Nicotinamide and N'-Methylnicotinamide: Electrochemical Redox Pattern

Abstract

The mechanisms for the electrochemical reduction of nicotinamide (3‐carbamoylpyridine) and N'‐methylnicotinamide [3‐(N‐methylcarbamoyl)‐pyridine] in aqueous media, as well as those for reduction and oxidation of intermediate and final products, have been investigated. Both compounds involve the same redox pattern of two successive one‐electron additions. The initial step involves simultaneous addition of an electron and a proton to form a free radical (only an electron in the pH range where the compound is protonated), which rapidly dimerizes to an apparent 6,6' species; oxidation of the free radical can be seen at pH 9. At more negative potential, the nicotinamide is reduced to an apparent 1,6‐dihydropyridine species (the dimer is stable to reduction in the available potential range); the two polarographic waves begin to merge above pH 8 and are completely merged by pH 12. E _1/2 for both electron‐transfer processes becomes more negative with increasing pH between pH 4 and 9. The rate constants for dimerization of the initially produced free radicals are 1.8 × 10⁶ and 4.9 × 10⁶ liter mol⁻¹ sec⁻¹ for nicotinamide and N'‐methylnicotinamide, respectively, at 30° and pH 9. Adsorption of both compounds and their reduction products at the mercury‐solution interface is negligible. Both dimer and dihydropyridine species are oxidized to the original nicotinamide but at considerably more positive potentials than those necessary for their formation.

# Dataset excerpts:

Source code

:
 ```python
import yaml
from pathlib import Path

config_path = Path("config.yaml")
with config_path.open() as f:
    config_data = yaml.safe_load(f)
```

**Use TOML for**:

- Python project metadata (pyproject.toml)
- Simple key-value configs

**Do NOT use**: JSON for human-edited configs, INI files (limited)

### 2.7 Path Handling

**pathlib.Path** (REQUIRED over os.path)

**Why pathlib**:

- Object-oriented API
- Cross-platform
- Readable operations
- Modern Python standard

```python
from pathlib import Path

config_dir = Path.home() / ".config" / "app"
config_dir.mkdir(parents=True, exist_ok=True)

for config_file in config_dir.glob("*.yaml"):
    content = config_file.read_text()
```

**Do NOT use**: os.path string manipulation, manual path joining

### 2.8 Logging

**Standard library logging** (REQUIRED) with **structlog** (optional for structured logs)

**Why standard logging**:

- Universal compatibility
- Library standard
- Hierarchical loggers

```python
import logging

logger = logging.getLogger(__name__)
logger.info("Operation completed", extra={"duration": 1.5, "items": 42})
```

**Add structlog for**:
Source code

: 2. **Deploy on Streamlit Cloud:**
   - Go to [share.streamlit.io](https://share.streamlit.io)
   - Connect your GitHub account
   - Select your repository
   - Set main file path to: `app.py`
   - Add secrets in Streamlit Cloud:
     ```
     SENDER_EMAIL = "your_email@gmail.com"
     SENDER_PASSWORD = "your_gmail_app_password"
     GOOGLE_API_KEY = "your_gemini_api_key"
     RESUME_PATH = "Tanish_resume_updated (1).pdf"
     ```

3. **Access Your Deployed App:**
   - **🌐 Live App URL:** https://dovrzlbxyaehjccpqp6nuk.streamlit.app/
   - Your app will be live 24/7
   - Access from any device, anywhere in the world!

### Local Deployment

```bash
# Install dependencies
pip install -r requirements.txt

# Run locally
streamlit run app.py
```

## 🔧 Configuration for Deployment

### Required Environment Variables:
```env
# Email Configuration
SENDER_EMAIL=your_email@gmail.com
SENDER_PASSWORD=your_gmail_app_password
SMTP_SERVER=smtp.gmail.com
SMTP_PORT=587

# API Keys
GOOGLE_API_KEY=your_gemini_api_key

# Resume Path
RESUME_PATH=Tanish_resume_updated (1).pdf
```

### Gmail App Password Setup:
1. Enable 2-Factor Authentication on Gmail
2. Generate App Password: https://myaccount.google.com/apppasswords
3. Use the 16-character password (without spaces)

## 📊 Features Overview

# Exercise details:
In the abstract on nicotinamide reduction, by what pH are the two polarographic waves completely merged? The data stands apart from the abstract and is not connected to it.

# Answer to the problem:
By pH 12.